Anal Biochem. 1996 Jan 1;233(1):94-9. doi: 10.1006/abio.1996.0012.
Matrix-assisted laser desorption/ionization time-of-flight mass spectrometry (MALDI-TOF MS), in conjunction with enzymatic digestion of proteins and molecular weight search of peptide-mass database is a powerful technique for peptide/protein identification. Ideally, peptide mixtures should be compatible with both MALDI-TOF and microsequencing. In our laboratory, enzymatic digestion and extraction of peptides from polyvinylidene difluoride (PVDF)-bound proteins is performed in the presence of nonionic detergents. However, nonionic detergents have been shown to cause signal suppression in MALDI-TOF analysis. This study demonstrates that by using a modified matrix solution, peptide-mass fingerprinting of PVDF-bound proteins by MALDI-TOF can be obtained in the presence of nonionic detergents such as hydrogenated Triton X-100 (RTX-100), octylglucopyranoside, and Tween 20.

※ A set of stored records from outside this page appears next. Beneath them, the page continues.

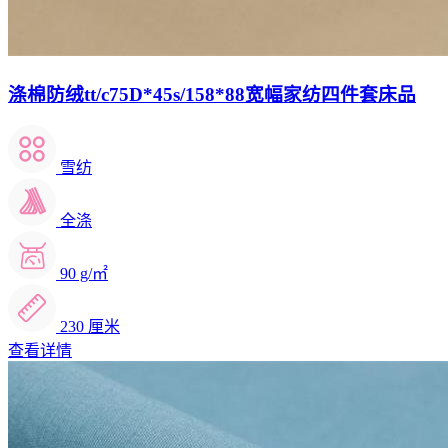
涤棉防绒tt/c75D*45s/158*88宽幅家纺四件套床品
雪纺
全涤
90 g/㎡
230 厘米
查看详情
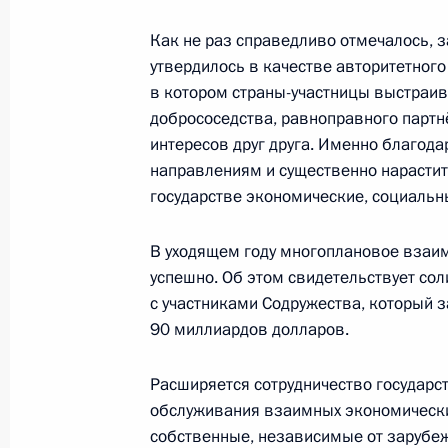
22 декабря 2025 года, 16:45
Как не раз справедливо отмечалось, з
утвердилось в качестве авторитетног
в котором страны-участницы выстраив
Посещение Государственного Эрми
добрососедства, равноправного партн
22 декабря 2025 года, 13:30
интересов друг друга. Именно благода
направлениям и существенно нарасти
государстве экономические, социальн
Мария Львова-Белова приняла учас
В уходящем году многоплановое взаи
Комиссии уполномоченных по права
успешно. Об этом свидетельствует со
участников СНГ
с участниками Содружества, который з
13 ноября 2025 года, 18:00
90 миллиардов долларов.
Расширяется сотрудничество государс
Заседание Совета глав государств 
обслуживания взаимных экономически
собственные, независимые от зарубе
10 октября 2025 года, 12:05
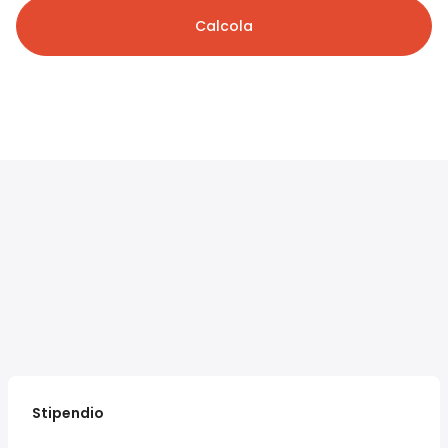
Calcola
Stipendio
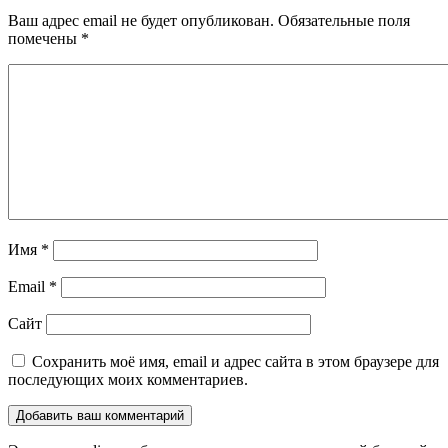
Ваш адрес email не будет опубликован.
Обязательные поля
помечены
*
Имя
*
Email
*
Сайт
Сохранить моё имя, email и адрес сайта в этом браузере для
последующих моих комментариев.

基质辅助激光解吸/电离飞行时间质谱(MALDI-TOF MS),结合蛋白质的酶解消化和肽质量数据库的分子量搜索,是一种用于肽/蛋白质鉴定的强大技术。理想情况下,肽混合物应与MALDI-TOF和微量测序都兼容。在我们实验室中,从聚偏二氟乙烯(PVDF)结合的蛋白质中酶解消化和提取肽是在非离子去污剂存在的情况下进行的。然而,已表明非离子去污剂会在MALDI-TOF分析中导致信号抑制。本研究表明,通过使用改良的基质溶液,在氢化Triton X-100(RTX-100)、辛基吡喃葡萄糖苷和吐温20等非离子去污剂存在的情况下,可通过MALDI-TOF获得PVDF结合蛋白质的肽质量指纹图谱。